Work to complete: Copy the text of all the data below, putting "OPENING HOURS" in place of "BUSINESS HOURS" and leaving everything else unchanged. Reply with the text only, leaving out the images.

Exercise data:
--*--

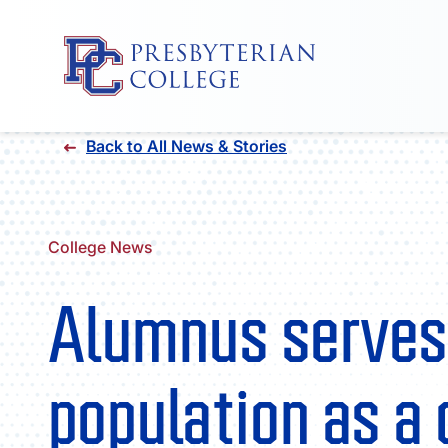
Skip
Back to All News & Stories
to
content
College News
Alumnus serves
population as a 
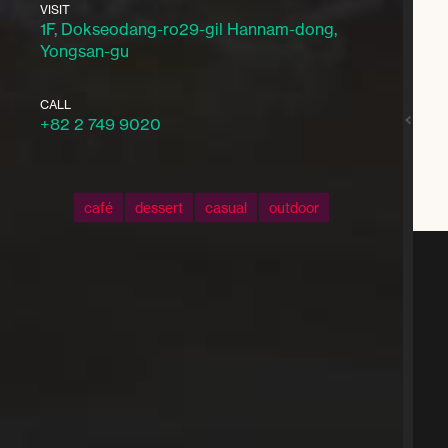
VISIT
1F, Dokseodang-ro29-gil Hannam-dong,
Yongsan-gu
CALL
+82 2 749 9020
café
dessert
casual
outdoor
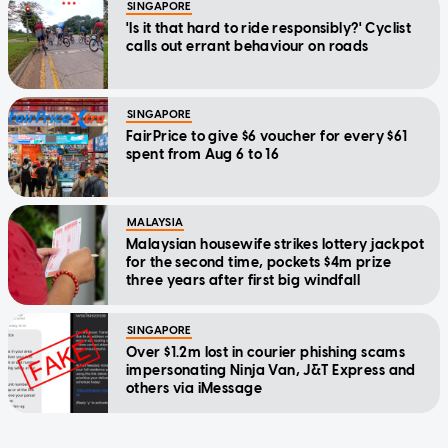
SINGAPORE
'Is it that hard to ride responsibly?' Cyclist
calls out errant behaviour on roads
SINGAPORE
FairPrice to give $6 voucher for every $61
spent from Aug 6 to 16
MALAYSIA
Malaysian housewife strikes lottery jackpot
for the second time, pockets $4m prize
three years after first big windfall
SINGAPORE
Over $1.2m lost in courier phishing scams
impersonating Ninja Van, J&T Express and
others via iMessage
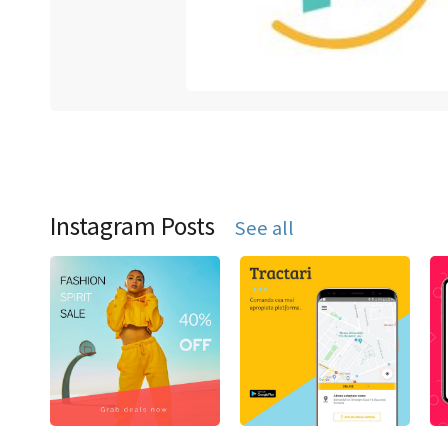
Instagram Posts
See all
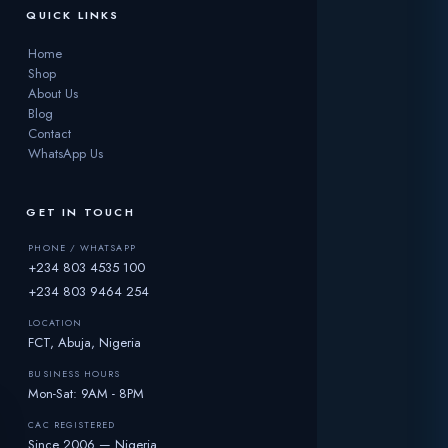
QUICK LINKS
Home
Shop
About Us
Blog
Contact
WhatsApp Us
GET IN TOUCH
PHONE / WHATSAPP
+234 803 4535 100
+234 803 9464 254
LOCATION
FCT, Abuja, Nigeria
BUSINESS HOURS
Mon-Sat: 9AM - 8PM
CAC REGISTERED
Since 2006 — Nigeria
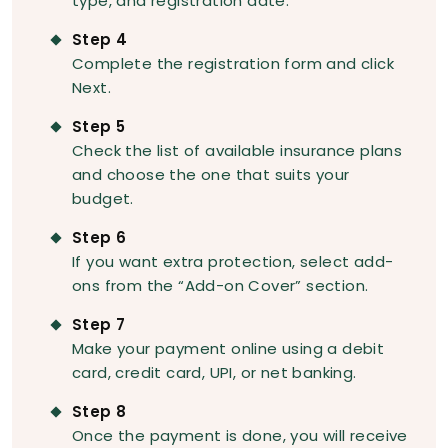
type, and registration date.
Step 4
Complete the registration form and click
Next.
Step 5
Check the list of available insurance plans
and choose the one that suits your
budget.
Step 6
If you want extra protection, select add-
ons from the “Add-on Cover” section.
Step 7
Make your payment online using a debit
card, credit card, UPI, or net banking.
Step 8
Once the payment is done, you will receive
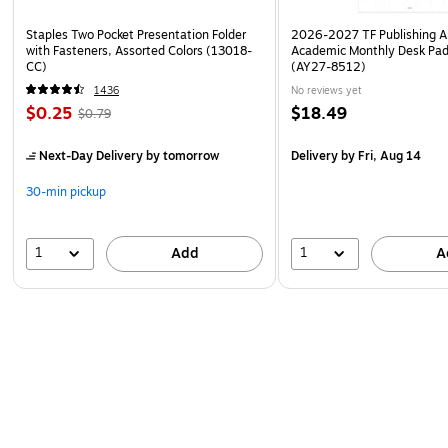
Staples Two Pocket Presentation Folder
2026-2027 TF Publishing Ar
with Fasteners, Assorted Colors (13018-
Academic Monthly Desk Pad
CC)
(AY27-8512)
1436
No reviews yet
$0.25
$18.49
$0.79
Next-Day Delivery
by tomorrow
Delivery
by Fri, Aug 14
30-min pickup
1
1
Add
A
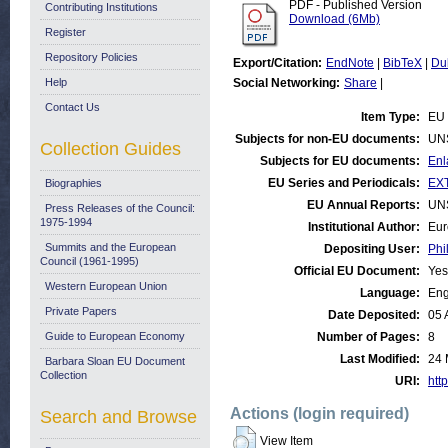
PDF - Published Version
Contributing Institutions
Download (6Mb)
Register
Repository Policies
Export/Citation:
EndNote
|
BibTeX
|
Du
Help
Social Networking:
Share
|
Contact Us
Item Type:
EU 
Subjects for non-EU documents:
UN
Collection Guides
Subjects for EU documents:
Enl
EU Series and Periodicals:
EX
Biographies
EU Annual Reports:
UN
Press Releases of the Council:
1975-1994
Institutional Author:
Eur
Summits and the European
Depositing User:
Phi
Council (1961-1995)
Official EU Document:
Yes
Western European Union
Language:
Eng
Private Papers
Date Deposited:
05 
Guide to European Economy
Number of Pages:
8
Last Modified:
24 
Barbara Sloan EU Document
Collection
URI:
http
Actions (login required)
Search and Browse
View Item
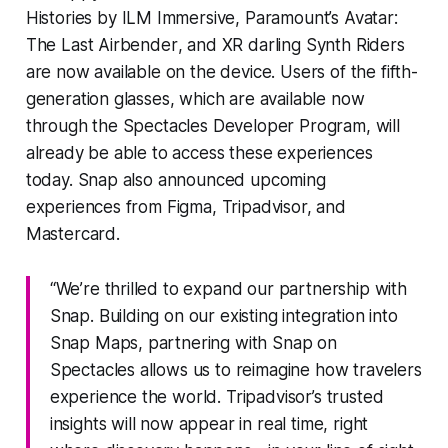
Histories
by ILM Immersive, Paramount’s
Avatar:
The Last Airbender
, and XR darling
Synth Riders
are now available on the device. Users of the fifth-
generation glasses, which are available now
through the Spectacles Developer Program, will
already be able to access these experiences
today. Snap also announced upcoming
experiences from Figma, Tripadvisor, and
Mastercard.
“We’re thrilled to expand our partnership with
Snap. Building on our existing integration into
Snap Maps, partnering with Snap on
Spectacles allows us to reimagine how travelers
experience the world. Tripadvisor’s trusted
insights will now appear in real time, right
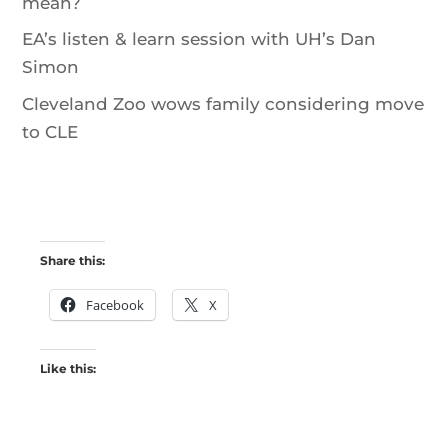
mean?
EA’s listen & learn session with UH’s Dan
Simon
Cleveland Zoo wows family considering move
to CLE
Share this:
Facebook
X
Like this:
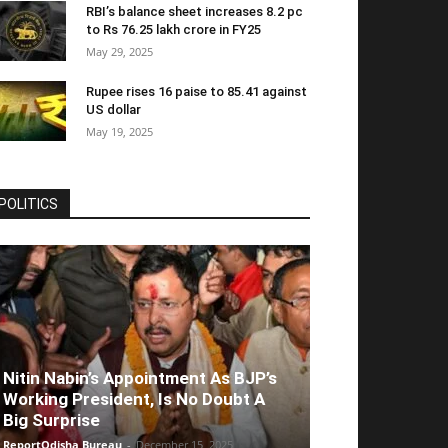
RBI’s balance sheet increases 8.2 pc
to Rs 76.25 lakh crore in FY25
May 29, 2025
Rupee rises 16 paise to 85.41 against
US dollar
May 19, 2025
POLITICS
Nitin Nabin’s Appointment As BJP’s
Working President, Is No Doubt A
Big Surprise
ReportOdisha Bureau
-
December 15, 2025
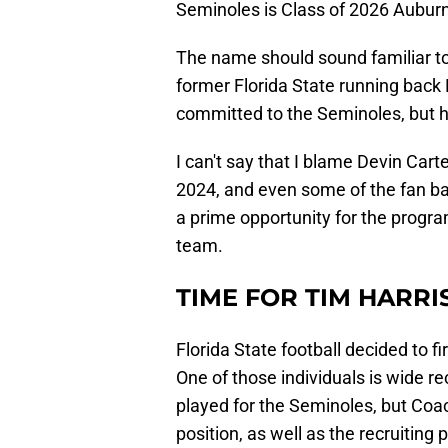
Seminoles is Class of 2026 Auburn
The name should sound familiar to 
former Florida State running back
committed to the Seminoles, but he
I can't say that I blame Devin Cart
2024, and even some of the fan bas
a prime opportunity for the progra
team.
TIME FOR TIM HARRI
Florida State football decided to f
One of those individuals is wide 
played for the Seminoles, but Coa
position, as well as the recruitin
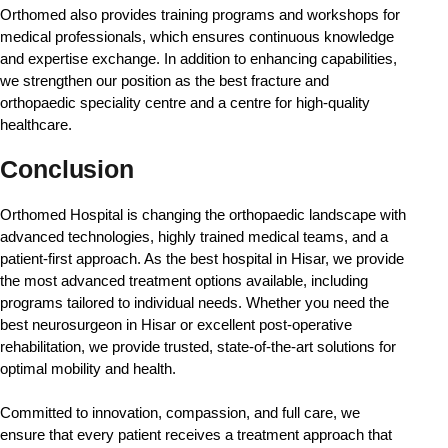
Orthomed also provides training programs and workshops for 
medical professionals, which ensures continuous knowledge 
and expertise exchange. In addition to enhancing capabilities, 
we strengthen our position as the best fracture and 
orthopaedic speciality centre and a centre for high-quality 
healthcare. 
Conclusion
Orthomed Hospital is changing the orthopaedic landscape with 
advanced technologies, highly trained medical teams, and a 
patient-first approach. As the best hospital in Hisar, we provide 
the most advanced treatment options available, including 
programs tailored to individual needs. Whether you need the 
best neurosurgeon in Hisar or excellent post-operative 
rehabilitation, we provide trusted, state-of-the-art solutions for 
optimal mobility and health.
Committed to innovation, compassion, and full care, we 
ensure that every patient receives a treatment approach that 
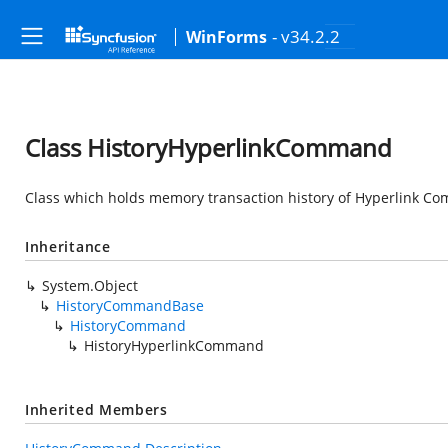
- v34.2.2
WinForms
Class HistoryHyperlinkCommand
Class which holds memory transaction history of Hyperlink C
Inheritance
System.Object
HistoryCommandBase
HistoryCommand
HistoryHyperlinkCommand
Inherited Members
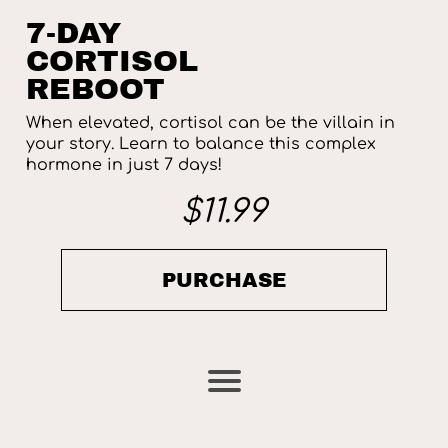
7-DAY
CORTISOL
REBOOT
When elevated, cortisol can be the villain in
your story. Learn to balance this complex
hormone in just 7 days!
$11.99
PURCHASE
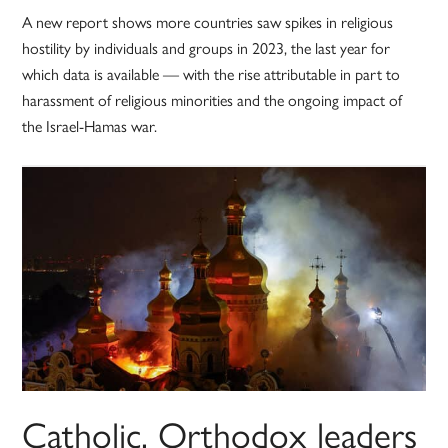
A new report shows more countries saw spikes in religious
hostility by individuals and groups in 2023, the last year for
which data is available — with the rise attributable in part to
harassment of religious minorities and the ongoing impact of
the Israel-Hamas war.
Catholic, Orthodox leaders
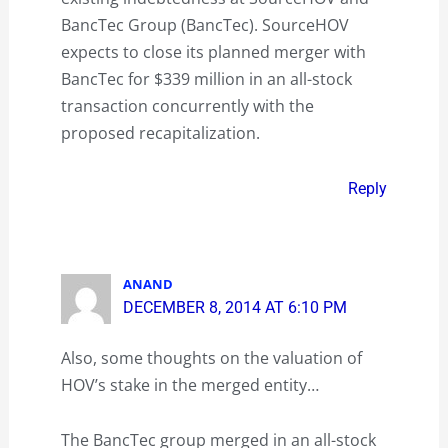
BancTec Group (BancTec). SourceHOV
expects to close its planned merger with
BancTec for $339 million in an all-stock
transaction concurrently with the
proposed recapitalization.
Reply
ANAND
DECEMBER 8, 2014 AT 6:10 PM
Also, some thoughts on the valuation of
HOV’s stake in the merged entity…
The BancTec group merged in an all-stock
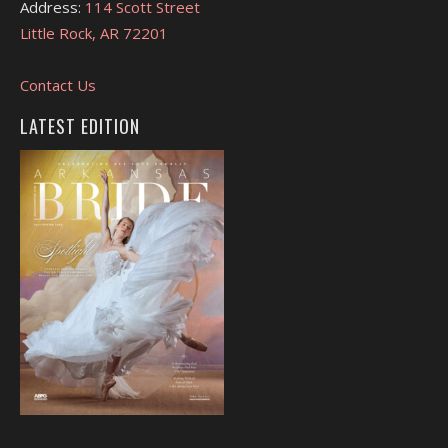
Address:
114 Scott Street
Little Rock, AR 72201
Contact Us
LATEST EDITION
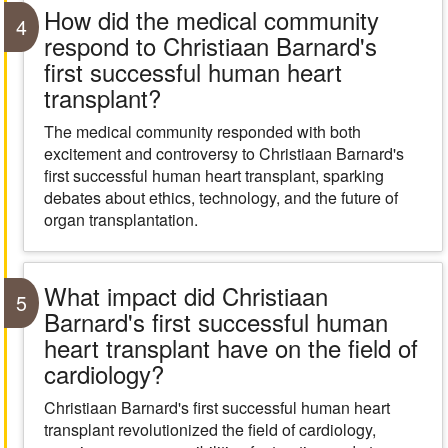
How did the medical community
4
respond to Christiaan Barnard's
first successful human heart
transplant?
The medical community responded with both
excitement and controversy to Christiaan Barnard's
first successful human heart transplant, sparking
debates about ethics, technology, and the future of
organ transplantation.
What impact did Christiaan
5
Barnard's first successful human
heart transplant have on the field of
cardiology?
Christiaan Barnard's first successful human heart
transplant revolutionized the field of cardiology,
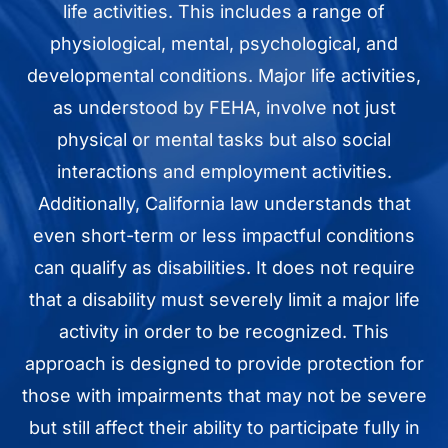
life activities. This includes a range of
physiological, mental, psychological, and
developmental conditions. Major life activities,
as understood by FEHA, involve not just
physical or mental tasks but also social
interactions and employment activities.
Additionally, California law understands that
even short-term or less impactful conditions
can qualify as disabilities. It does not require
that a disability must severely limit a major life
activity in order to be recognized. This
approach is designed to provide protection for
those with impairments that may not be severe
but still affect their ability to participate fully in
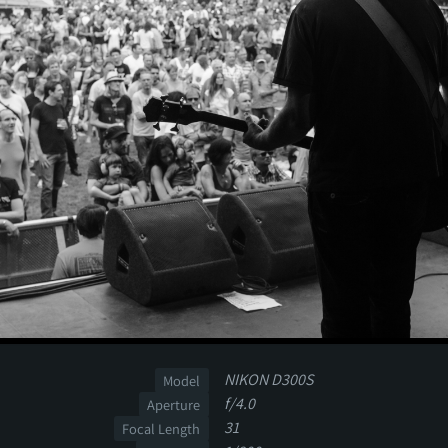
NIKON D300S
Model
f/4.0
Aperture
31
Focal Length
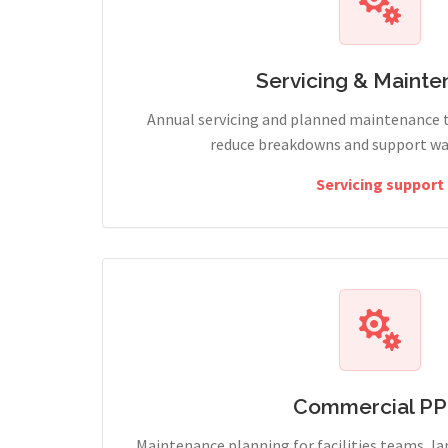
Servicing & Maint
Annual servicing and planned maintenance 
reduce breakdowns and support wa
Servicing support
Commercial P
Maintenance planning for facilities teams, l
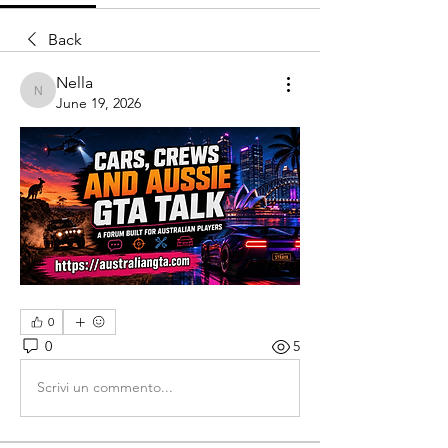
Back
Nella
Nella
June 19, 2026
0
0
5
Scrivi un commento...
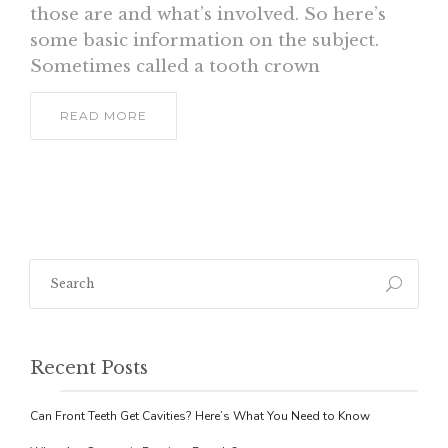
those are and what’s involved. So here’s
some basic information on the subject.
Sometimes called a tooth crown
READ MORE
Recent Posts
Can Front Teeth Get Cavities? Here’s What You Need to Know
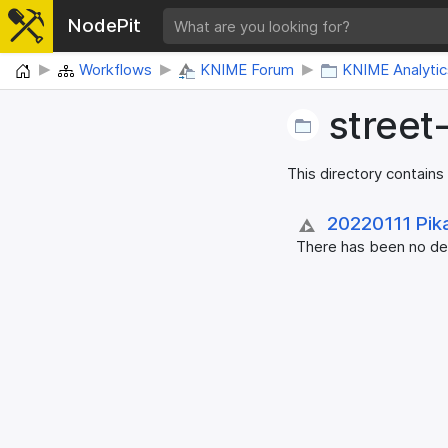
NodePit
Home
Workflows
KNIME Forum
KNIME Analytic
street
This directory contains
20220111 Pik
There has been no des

--*--

Solution below:
Skip
Back to All News & Stories
to
content
College News
Alumnus serves
population as a 
VISIT
1F, Dokseodang-ro29-gil Hannam-dong,
Yongsan-gu
CALL
+82 2 749 9020
café
dessert
casual
outdoor
SINGAPORE
'Is it that hard to ride responsibly?' Cyclist
calls out errant behaviour on roads
SINGAPORE
FairPrice to give $6 voucher for every $61
spent from Aug 6 to 16
MALAYSIA
Malaysian housewife strikes lottery jackpot
for the second time, pockets $4m prize
three years after first big windfall
SINGAPORE
Over $1.2m lost in courier phishing scams
impersonating Ninja Van, J&T Express and
others via iMessage
Instagram Posts
See all
QUICK LINKS
Home
Shop
About Us
Blog
Contact
WhatsApp Us
GET IN TOUCH
PHONE / WHATSAPP
+234 803 4535 100
+234 803 9464 254
LOCATION
FCT, Abuja, Nigeria
OPENING HOURS
Mon-Sat: 9AM - 8PM
CAC REGISTERED
Since 2006 — Nigeria
type, and registration date.
Step 4
Complete the registration form and click
Next.
Step 5
Check the list of available insurance plans
and choose the one that suits your
budget.
Step 6
If you want extra protection, select add-
ons from the “Add-on Cover” section.
Step 7
Make your payment online using a debit
card, credit card, UPI, or net banking.
Step 8
Once the payment is done, you will receive
Staples Two Pocket Presentation Folder
2026-2027 TF Publishing Ar
with Fasteners, Assorted Colors (13018-
Academic Monthly Desk Pad
CC)
(AY27-8512)
1436
No reviews yet
$0.25
$18.49
$0.79
Next-Day Delivery
by tomorrow
Delivery
by Fri, Aug 14
30-min pickup
1
1
Add
A
PDF - Published Version
Contributing Institutions
Download (6Mb)
Register
Repository Policies
Export/Citation:
EndNote
|
BibTeX
|
Du
Help
Social Networking:
Share
|
Contact Us
Item Type:
EU 
Subjects for non-EU documents:
UN
Collection Guides
Subjects for EU documents:
Enl
EU Series and Periodicals:
EX
Biographies
EU Annual Reports:
UN
Press Releases of the Council:
1975-1994
Institutional Author:
Eur
Summits and the European
Depositing User:
Phi
Council (1961-1995)
Official EU Document:
Yes
Western European Union
Language:
Eng
Private Papers
Date Deposited:
05 
Guide to European Economy
Number of Pages:
8
Last Modified:
24 
Barbara Sloan EU Document
Collection
URI:
http
Actions (login required)
Search and Browse
View Item
Histories
by ILM Immersive, Paramount’s
Avatar:
The Last Airbender
, and XR darling
Synth Riders
are now available on the device. Users of the fifth-
generation glasses, which are available now
through the Spectacles Developer Program, will
already be able to access these experiences
today. Snap also announced upcoming
experiences from Figma, Tripadvisor, and
Mastercard.
“We’re thrilled to expand our partnership with
Snap. Building on our existing integration into
Snap Maps, partnering with Snap on
Spectacles allows us to reimagine how travelers
experience the world. Tripadvisor’s trusted
insights will now appear in real time, right
mean?
EA’s listen & learn session with UH’s Dan
Simon
Cleveland Zoo wows family considering move
to CLE
Share this:
Facebook
X
Like this:
RBI’s balance sheet increases 8.2 pc
to Rs 76.25 lakh crore in FY25
May 29, 2025
Rupee rises 16 paise to 85.41 against
US dollar
May 19, 2025
POLITICS
Nitin Nabin’s Appointment As BJP’s
Working President, Is No Doubt A
Big Surprise
ReportOdisha Bureau
-
December 15, 2025
Seminoles is Class of 2026 Auburn
The name should sound familiar to 
former Florida State running back
committed to the Seminoles, but he
I can't say that I blame Devin Cart
2024, and even some of the fan bas
a prime opportunity for the progra
team.
TIME FOR TIM HARRI
Florida State football decided to f
One of those individuals is wide 
played for the Seminoles, but Coa
position, as well as the recruitin
Orthomed also provides training programs and workshops for 
medical professionals, which ensures continuous knowledge 
and expertise exchange. In addition to enhancing capabilities, 
we strengthen our position as the best fracture and 
orthopaedic speciality centre and a centre for high-quality 
healthcare. 
Conclusion
Orthomed Hospital is changing the orthopaedic landscape with 
advanced technologies, highly trained medical teams, and a 
patient-first approach. As the best hospital in Hisar, we provide 
the most advanced treatment options available, including 
programs tailored to individual needs. Whether you need the 
best neurosurgeon in Hisar or excellent post-operative 
rehabilitation, we provide trusted, state-of-the-art solutions for 
optimal mobility and health.
Committed to innovation, compassion, and full care, we 
ensure that every patient receives a treatment approach that 
- v34.2.2
WinForms
Class HistoryHyperlinkCommand
Class which holds memory transaction history of Hyperlink C
Inheritance
System.Object
HistoryCommandBase
HistoryCommand
HistoryHyperlinkCommand
Inherited Members
7-DAY
CORTISOL
REBOOT
When elevated, cortisol can be the villain in
your story. Learn to balance this complex
hormone in just 7 days!
$11.99
PURCHASE
A new report shows more countries saw spikes in religious
hostility by individuals and groups in 2023, the last year for
which data is available — with the rise attributable in part to
harassment of religious minorities and the ongoing impact of
the Israel-Hamas war.
Catholic, Orthodox leaders
BancTec Group (BancTec). SourceHOV
expects to close its planned merger with
BancTec for $339 million in an all-stock
transaction concurrently with the
proposed recapitalization.
Reply
ANAND
DECEMBER 8, 2014 AT 6:10 PM
Also, some thoughts on the valuation of
HOV’s stake in the merged entity…
The BancTec group merged in an all-stock
Address:
114 Scott Street
Little Rock, AR 72201
Contact Us
LATEST EDITION
How did the medical community
4
respond to Christiaan Barnard's
first successful human heart
transplant?
The medical community responded with both
excitement and controversy to Christiaan Barnard's
first successful human heart transplant, sparking
debates about ethics, technology, and the future of
organ transplantation.
What impact did Christiaan
5
Barnard's first successful human
heart transplant have on the field of
cardiology?
Christiaan Barnard's first successful human heart
transplant revolutionized the field of cardiology,
life activities. This includes a range of
physiological, mental, psychological, and
developmental conditions. Major life activities,
as understood by FEHA, involve not just
physical or mental tasks but also social
interactions and employment activities.
Additionally, California law understands that
even short-term or less impactful conditions
can qualify as disabilities. It does not require
that a disability must severely limit a major life
activity in order to be recognized. This
approach is designed to provide protection for
those with impairments that may not be severe
but still affect their ability to participate fully in
NIKON D300S
Model
f/4.0
Aperture
31
Focal Length
Servicing & Maint
Annual servicing and planned maintenance 
reduce breakdowns and support wa
Servicing support
Commercial P
Maintenance planning for facilities teams, l
Back
Nella
Nella
June 19, 2026
0
0
5
Scrivi un commento...
those are and what’s involved. So here’s
some basic information on the subject.
Sometimes called a tooth crown
READ MORE
Recent Posts
Can Front Teeth Get Cavities? Here’s What You Need to Know
NodePit
Home
Workflows
KNIME Forum
KNIME Analytic
street
This directory contains
20220111 Pik
There has been no des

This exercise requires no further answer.